Kendari, Inilahsultra.com- Demonstrasi menuntut agar Gubernur Sultra Nur Alam segera ditahan oleh Komisi Pemberantasan Korupsi (KPK) berakhir bentrok antara masa dengan Satpol PP yang dibantu orang tak dikenal (OTK), Jumat, 28 April 2017.
Bahkan, satu orang masa aksi mengalami luka bagian mata akibat dipukul oleh orang tak dikenal.

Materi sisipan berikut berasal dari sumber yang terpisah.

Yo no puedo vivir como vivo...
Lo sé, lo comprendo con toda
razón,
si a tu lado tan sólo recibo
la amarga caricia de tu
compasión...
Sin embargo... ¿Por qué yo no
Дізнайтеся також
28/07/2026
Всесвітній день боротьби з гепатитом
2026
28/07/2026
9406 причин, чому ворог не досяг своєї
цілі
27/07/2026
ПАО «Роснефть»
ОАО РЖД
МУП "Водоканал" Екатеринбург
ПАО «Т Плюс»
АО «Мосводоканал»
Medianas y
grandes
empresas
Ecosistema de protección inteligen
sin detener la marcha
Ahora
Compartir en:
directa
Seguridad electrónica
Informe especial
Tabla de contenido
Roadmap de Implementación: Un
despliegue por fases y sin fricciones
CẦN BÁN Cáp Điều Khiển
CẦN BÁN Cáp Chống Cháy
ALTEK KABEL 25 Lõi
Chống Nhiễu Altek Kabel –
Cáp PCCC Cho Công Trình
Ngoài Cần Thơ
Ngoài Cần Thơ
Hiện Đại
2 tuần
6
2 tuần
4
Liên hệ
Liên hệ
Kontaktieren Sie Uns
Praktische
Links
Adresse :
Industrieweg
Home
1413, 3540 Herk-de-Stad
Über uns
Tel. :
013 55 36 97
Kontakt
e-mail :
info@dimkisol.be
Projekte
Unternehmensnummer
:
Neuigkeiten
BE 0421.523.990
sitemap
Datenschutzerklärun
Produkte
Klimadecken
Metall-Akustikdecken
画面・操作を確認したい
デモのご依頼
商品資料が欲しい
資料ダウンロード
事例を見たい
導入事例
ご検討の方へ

Sejak awal, demonstrasi yang dilakukan Aliansi Mahasiswa Peduli Hukum Sultra ini sudah memanas. Mahasiswa mencoba menerobos pagar besi gedung sekretariat DPRD Sultra. Namun, puluhan polisi dan Satpol PP menjaga dan menghalau demonstran.
Di tengah saling dorong antara massa dan aparat, muncul segerombolan orang tak dikenal dan mencoba membubarkan massa. Namun, gertakan yang dilakukan oleh “preman” itu tidak membuat ciut nyali mahasiswa.
Mereka terus berorasi dan menolak untuk dibubarkan. Saling kejar dan saling dorong terjadi. Tidak lama kemudian, muncul seorang pelaku mencoba menarik mic yang digunakan mahasiswa.
Kondisi mulai tegang, setelah seorang massa yang diketahui pengemudi mobil sound bernama Budi dikenakan bogeng mentah tepat di pelipis matanya. Darah bercucuran.
Budi mencoba membalas dan mengejar pelaku yang menonjoknya.
“Saya tidak tahu dia langsung pukul saya,” ungkap Budi sambil meringis kesakitan.
Massa aksi ini dipimpin oleh Bram Barakati. Mereka mendesak agar KPK segera menahan Gubernur Sultra Nur Alam atas kasus dugaan korupsi menerima kick back uang dari pengusaha tambang.